Yet in this specific implementations, detector pixel can also be configured to " back side illuminated ", and above-mentioned imaging system can be configured with this back side illuminated detector pixel and jointly use.In the detection of luminescence device pixel, electromagnetic energy enters the back side of detector pixel overleaf, and directly clashes into the photosensitive area.Therefore, electromagnetic energy propagates into the photosensitive area easily, and does not need to pass through series of layers; Metal interconnected prevention electromagnetic energy in the layer arrives the photosensitive area.Aforesaid imaging system can be applied to the back side of the detector pixel of back side illuminated.

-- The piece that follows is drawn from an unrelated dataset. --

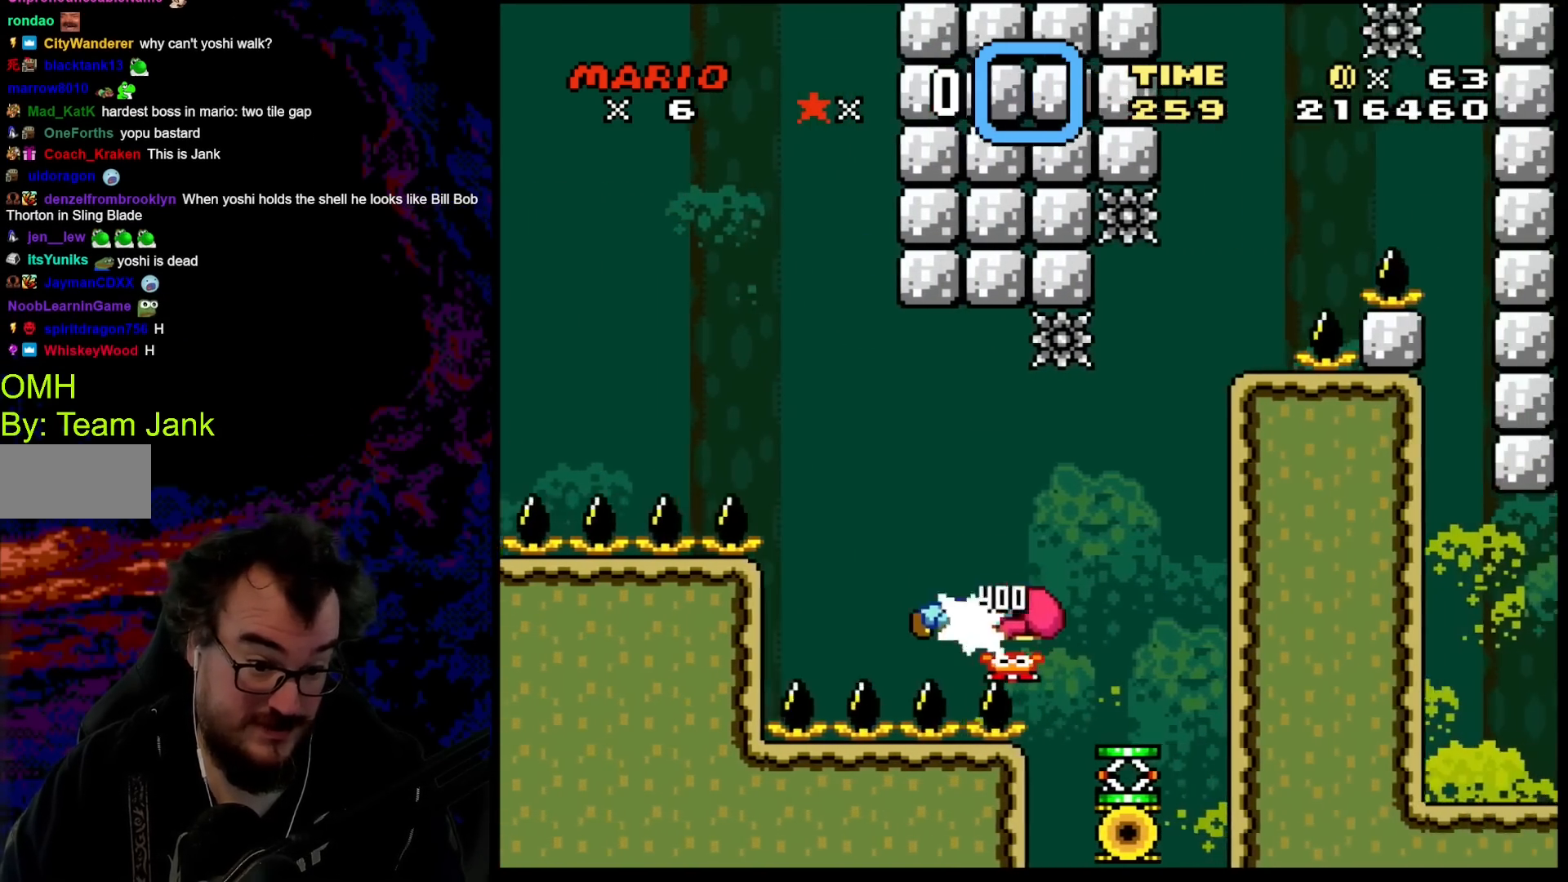
{"buttons": ["B", "Y", "DPAD_LEFT"], "events": [[17, "B", "up"], [317, "DPAD_LEFT", "down"], [317, "DPAD_RIGHT", "up"], [383, "B", "down"]]}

In manufacture process, the back side of detector pixel is covered by thick silicon wafer usually.This silicon wafer must pass through for example etching or grinding wafers attenuation, arrives the photosensitive area so that electromagnetic energy can penetrate wafer.Figure 40 4 shows the detector pixel 12290 that comprises silicon wafer 12308 and 12310 and 12292 cross-sectional view.Each silicon wafer 12308 and 12310 comprises zone 12306, and it comprises photosensitive area 12298.Silicon wafer 12308 is a kind of silicon-on-insulator (" SOI ") wafers that are commonly referred to, and also comprises further silicon part 12294 and oxygen buried layer 12304; Silicon wafer 12310 also comprises further silicon part 12296.Further silicon part 12294 and 12296 must be removed, thereby electromagnetic energy 18 can arrive photosensitive area 12298.After having removed further silicon part 12294, detector pixel 12290 will have the back side 12300, and after having removed extra silicon layer 12296, detector pixel 12292 will have the back side 12302.

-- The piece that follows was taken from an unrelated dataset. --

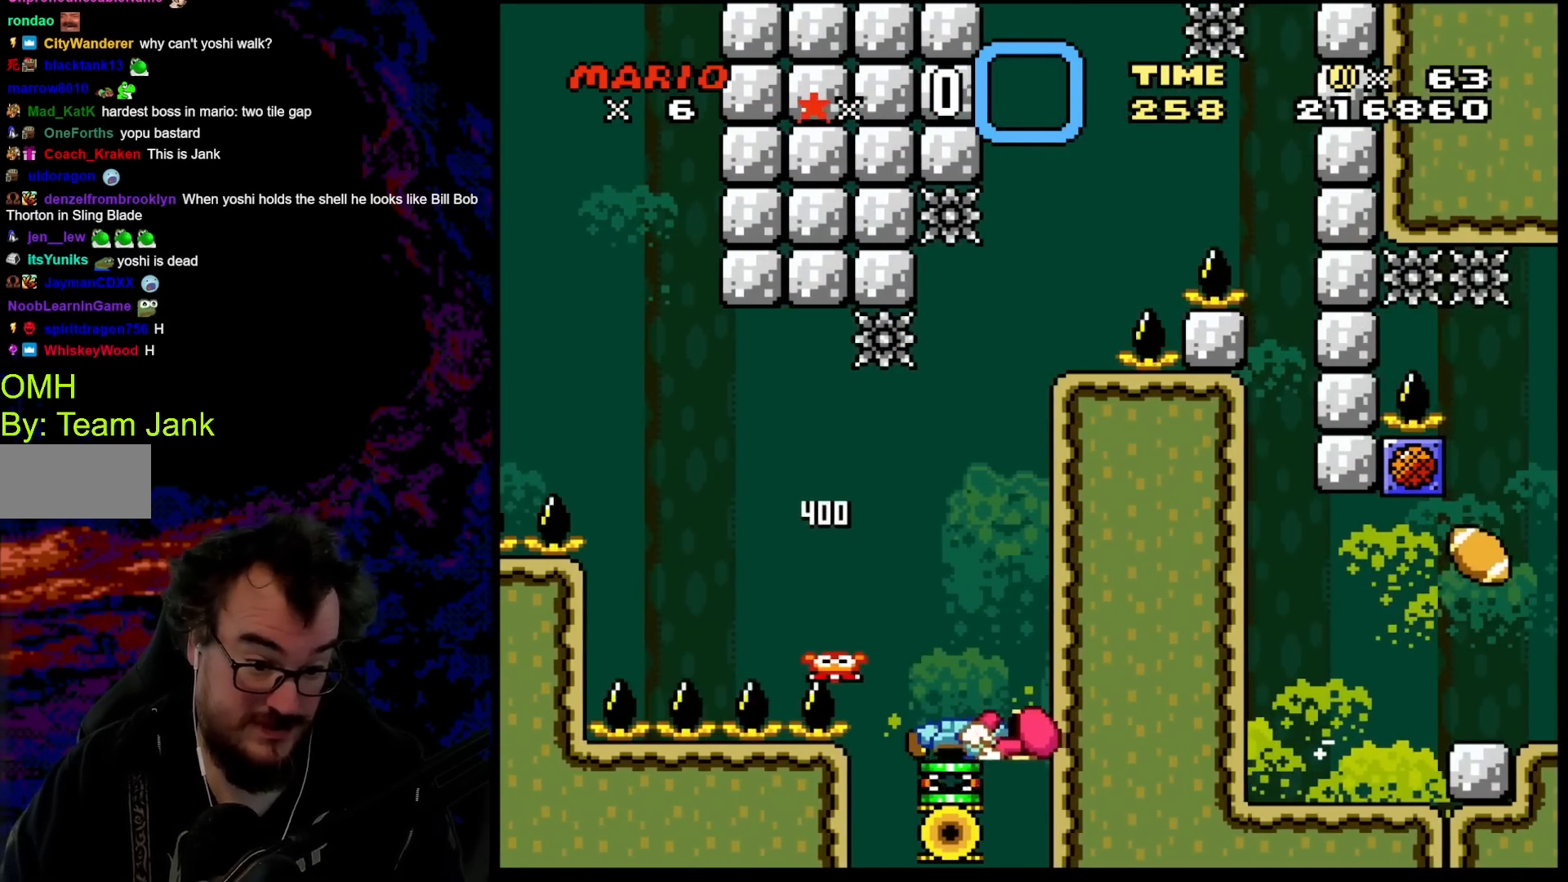
{"buttons": ["Y"], "events": [[17, "B", "up"], [17, "DPAD_LEFT", "up"]]}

The oxygen buried layer 12304 that is formed by silica prevents that zone 12306 is damaged in the process of removing further silicon part 12294.Usually be difficult to accurately etching and the grinding of control silicon; Therefore, domain of the existence 12306 impaired danger if this is because zone 12306 is not separated with further silicon part 12294, just can't accurately stop etching and the grinding of silicon wafer.Oxygen buried layer 12304 separates zone 12306 and further silicon part 12294, thereby prevents from unexpectedly removing in the process of removing further silicon part 12294 zone 12306.Oxygen buried layer 12304 also helps near detector pixel 12290 surfaces 12300 and forms following buried type optical element.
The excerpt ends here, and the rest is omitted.